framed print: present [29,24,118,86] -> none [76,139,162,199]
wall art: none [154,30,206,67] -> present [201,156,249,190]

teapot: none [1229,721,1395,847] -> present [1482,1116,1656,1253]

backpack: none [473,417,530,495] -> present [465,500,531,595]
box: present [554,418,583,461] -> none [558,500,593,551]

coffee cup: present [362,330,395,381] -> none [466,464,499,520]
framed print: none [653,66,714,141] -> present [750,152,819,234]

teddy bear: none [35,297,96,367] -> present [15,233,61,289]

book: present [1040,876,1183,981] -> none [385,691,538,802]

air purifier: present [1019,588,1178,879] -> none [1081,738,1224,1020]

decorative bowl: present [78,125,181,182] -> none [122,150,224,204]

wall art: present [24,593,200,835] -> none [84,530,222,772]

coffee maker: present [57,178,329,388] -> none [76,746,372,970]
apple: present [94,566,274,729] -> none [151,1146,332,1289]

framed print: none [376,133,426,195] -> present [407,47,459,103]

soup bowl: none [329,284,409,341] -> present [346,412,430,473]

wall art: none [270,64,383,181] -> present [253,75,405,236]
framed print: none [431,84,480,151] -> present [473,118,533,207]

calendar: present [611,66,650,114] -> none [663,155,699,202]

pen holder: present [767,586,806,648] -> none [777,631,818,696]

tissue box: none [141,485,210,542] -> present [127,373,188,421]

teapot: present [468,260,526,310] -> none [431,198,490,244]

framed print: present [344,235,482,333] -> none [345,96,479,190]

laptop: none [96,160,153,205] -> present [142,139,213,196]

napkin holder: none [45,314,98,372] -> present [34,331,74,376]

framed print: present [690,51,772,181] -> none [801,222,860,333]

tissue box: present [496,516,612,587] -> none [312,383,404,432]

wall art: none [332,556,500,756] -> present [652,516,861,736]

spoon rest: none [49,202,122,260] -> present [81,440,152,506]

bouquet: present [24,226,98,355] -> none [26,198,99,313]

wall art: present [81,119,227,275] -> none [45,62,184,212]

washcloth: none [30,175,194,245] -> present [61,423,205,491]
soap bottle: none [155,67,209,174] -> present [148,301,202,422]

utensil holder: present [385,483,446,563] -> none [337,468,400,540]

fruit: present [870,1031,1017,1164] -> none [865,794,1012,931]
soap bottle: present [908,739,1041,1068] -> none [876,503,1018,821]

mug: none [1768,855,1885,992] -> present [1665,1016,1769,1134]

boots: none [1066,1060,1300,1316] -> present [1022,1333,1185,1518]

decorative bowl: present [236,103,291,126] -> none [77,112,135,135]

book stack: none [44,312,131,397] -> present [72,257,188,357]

++++++

About this task: Could you restate word for word the lines above, from the one that contains "air purifier: present" through the one that contains "pen holder: present", and no others?

Task answer:
air purifier: present [1019,588,1178,879] -> none [1081,738,1224,1020]

decorative bowl: present [78,125,181,182] -> none [122,150,224,204]

wall art: present [24,593,200,835] -> none [84,530,222,772]

coffee maker: present [57,178,329,388] -> none [76,746,372,970]
apple: present [94,566,274,729] -> none [151,1146,332,1289]

framed print: none [376,133,426,195] -> present [407,47,459,103]

soup bowl: none [329,284,409,341] -> present [346,412,430,473]

wall art: none [270,64,383,181] -> present [253,75,405,236]
framed print: none [431,84,480,151] -> present [473,118,533,207]

calendar: present [611,66,650,114] -> none [663,155,699,202]

pen holder: present [767,586,806,648] -> none [777,631,818,696]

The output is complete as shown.